Il existe différentes variantes intéressantes de l’esperluette, notamment celles créées par Ludovico Degli Arrighi, maître-graveur et typographe de la Renaissance et par Robert Granjon, créateur de caractères français du XVIe siècle.

La police de caractères Poetica, qui se base sur l’ancienne police Cancelleresca (écriture calligraphique utilisée dans les échanges commerciaux depuis le XIIIe siècle) et créée en 1992, par Robert Slimbach, pour Adobe, offre une riche collection de 58 types d’esperluette.

Les nombreuses variations de l’& de la police Poetica.
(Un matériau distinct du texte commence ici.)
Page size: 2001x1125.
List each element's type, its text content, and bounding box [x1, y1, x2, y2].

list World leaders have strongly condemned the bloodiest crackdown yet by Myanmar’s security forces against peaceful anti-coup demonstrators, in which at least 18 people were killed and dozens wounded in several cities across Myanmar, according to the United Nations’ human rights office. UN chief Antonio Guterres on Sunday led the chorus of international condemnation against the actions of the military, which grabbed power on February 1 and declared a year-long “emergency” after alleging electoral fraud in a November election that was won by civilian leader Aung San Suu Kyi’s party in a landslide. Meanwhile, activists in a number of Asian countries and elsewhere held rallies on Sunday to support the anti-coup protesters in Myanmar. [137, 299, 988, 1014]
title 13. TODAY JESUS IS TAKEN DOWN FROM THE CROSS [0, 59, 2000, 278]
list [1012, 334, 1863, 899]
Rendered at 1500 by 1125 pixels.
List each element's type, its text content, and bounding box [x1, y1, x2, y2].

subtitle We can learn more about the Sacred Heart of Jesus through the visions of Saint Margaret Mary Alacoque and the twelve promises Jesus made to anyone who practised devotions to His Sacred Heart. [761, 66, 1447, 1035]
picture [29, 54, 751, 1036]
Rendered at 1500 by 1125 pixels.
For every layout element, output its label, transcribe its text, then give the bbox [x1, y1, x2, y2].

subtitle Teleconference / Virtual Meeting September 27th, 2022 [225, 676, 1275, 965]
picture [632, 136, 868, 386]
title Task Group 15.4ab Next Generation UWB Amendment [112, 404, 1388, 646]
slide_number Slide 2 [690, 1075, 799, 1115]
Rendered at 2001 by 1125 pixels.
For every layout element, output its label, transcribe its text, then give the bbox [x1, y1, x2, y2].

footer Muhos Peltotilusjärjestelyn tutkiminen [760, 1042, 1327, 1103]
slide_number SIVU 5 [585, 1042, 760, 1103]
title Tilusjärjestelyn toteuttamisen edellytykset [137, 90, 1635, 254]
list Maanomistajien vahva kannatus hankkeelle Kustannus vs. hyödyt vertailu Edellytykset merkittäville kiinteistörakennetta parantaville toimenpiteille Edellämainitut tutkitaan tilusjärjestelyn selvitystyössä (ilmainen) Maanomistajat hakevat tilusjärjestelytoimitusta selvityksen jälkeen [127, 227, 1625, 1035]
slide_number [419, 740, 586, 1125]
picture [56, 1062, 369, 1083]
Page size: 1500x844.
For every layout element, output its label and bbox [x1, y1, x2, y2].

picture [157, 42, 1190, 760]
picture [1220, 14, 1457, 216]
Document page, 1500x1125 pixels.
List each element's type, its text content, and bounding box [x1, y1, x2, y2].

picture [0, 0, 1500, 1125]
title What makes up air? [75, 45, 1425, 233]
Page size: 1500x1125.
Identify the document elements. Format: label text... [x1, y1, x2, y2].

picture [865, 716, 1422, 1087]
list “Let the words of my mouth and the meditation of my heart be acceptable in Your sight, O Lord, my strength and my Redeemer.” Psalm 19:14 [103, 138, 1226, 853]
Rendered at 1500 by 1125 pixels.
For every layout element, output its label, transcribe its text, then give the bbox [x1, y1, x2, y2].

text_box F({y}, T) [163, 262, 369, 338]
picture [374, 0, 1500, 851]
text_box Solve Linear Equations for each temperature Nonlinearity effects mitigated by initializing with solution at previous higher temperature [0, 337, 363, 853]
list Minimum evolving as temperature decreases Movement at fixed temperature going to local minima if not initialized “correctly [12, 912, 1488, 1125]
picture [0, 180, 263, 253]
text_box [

L’esperluette dans le monde de l’entreprise

L’esperluette est devenue une icône, très largement exploitée dans les logotypes  et les typogrammes. Elle apparaît dans les logos de nombreuses entreprises célèbres, comme l’entreprise de télécommunications multinationale AT&T dont la marque est constituée d’une sphère à rayures bleues et blanches et du nom de l’entreprise en caractères sans serif. Dans le secteur des produits de grande consommation, l’esperluette a été utilisée par le fabricant des M&M’s (Mars & Murrie Ltd), ces « petits bonbons multicolores en chocolat en forme de pastilles » et par la célèbre compagnie américaine Head & Shoulders, spécialisée dans la production de shampoings anti-pelliculaire. Cette dernière appartient à la Procter & Gamble Company (P&G), qui a adopté également l’esperluette dans son logotype. Parmi les exemples connus, citons aussi la chaîne de coiffeurs Toni & Guy, créée par deux frères italiens arrivés à Londres dans les années 50.

Première rangée, de gauche à droite : AT&T, M&M’s et P&G.
Deuxième rangée, de gauche à droite : Head & Shoulders et Toni & Guy.

Dans le milieu de l’art, le Victoria and Albert Museum de Londres détient probablement le logo incluant & le plus réussi de tous. Le symbole aide, en effet, à compléter visuellement la lettre A et le résultat est harmonieux. L’agence de communication & Walsh a, elle aussi, confié son identité à l’esperluette, qui crée un véritable trait d’union entre l’entreprise et le client (client & Walsh). La maison d’édition Mondadori Electa, spécialisée dans les publications sur l’art et le design, utilise, quant à elle, une variante du & dans le logo de sa propre marque.

De gauche à droite : Victoria & Albert Museum, &Walsh et Mondadori Electa.

Les exemples ne manquent pas non plus dans l’univers de la mode. Dans la haute couture, citons, bien sûr, la marque de luxe italienne Dolce & Gabbana et & Other Stories, entreprise née de la collaboration d’un petit groupe de créateurs. Mais, la « fast fashion » n’est pas en reste, avec, par exemple, les logos de H&M et Pull&Bear.

Première rangée, de gauche à droite : Dolce & Gabbana et &Other Stories.
Deuxième rangée, de gauche à droite : Pull&Bear et H&M.

Le symbole de l’esperluette a ceci de surprenant qu’il accompagne depuis toujours, et de nos jours encore, l’histoire de la typographie et du design graphique. S’il s’est fait connaître et apprécier, à l’origine, pour son rôle d’abréviation dans les textes, où il permettait de gagner un espace précieux, il est devenu désormais un caractère iconique que l’on retrouve dans tous les secteurs et dans de nombreuses formes de communication.